Another former US government cybersecurity expert said that approving intrusions on foreign networks by private actors was dangerous, even if they didn’t actually “break anything” while they were there. “With the ‘defending forward’ strategy, DoD means you hack your way into (adversary) networks and simply investigate, but you are physically there so you can do something when there is a trigger.

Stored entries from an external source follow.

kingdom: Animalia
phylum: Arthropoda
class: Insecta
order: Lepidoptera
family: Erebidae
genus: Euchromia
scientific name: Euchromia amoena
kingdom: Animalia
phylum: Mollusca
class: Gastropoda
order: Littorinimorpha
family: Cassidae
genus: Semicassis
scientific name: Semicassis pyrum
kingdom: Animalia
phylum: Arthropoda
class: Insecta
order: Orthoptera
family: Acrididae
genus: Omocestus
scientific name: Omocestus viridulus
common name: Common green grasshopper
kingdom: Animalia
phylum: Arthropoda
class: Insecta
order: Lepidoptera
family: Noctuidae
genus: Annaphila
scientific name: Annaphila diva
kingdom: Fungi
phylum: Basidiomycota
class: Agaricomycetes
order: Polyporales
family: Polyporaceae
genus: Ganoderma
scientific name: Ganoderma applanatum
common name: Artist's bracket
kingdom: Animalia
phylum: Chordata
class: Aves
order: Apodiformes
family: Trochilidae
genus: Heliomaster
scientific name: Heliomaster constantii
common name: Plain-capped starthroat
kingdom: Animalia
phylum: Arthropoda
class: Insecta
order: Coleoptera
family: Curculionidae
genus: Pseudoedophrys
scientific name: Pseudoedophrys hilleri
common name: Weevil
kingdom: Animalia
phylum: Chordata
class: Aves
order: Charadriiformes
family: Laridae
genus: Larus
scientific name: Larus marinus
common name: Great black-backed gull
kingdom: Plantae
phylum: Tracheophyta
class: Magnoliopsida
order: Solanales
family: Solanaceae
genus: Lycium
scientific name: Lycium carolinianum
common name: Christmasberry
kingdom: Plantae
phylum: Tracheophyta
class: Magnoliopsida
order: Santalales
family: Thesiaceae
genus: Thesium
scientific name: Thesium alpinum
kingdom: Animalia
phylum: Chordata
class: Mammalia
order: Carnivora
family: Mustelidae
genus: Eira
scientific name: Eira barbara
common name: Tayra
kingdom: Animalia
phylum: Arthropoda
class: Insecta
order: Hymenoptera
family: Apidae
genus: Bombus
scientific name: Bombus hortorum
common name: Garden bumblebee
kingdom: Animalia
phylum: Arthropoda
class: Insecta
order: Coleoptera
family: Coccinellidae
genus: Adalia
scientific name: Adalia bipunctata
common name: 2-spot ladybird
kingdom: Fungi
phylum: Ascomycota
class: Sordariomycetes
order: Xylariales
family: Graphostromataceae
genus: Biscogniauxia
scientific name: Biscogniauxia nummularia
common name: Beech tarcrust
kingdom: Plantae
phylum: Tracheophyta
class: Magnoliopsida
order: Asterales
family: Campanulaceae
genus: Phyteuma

This is still intruding in their network.” Allowing private actors to do this could create serious instability between countries,” this expert said, especially if the network being penetrated was actually one owned by a US ally that had unfortunately been compromised by a potential adversary like Russia or China.

For their part, Kramer and Butler stress that they are not talking about giving these deputized “defenders” offensive powers — “we are not advocating the right to hack back,” Kramer explained — but rather to take on “active defense.” They also acknowledge that there is a fine line between active defense and offense, and noted that the key would be government control via authorities that would have to be provided by Congress.

Indeed, Kramer and Butler acknowledge that many pieces of their proposal, which they explain uses a “nested approach” to challenges at the private sector, state and local, national and international levels, will require changes to a number of legal authorities and direct action by Congress. In fact, the report, has an entire section outlining what Congress should do. “This is a framework document, not an operational one,” said Kramer. “We want to open a dialogue.”

Charles Harry, Director of Operations at the University of Maryland’s Maryland Global Initiative in Cybersecurity (MaGIC), who spent 14 years at the National Security Agency, said that while “what they’re proposing is one option, my personal feeling is that we are not going to be safer by going more on the offense. Instead, the real issue is resiliency. The key is figuring out how we can better understand systemic and organizational risk in order to better devote resources to CI, and minimize impacts so that any system is back up in a half hour or 45 minutes.”

Finally, one has to wonder how such an aggressive approach would fit with current US cyber policy and strategy writ large — given that the Trump administration has put a strong emphasis on working with allies to establish cyber norms of behavior. Indeed, even if only confined to DoD actions, the “defend forward” strategy conflicts with a cooperative normative approach, as it would see DoD undertaking exactly the kind of cyber probing that the US has chided Russia and China for. That inherent conflict, one expert said, is something the Trump administration doesn’t seem to have yet internalized.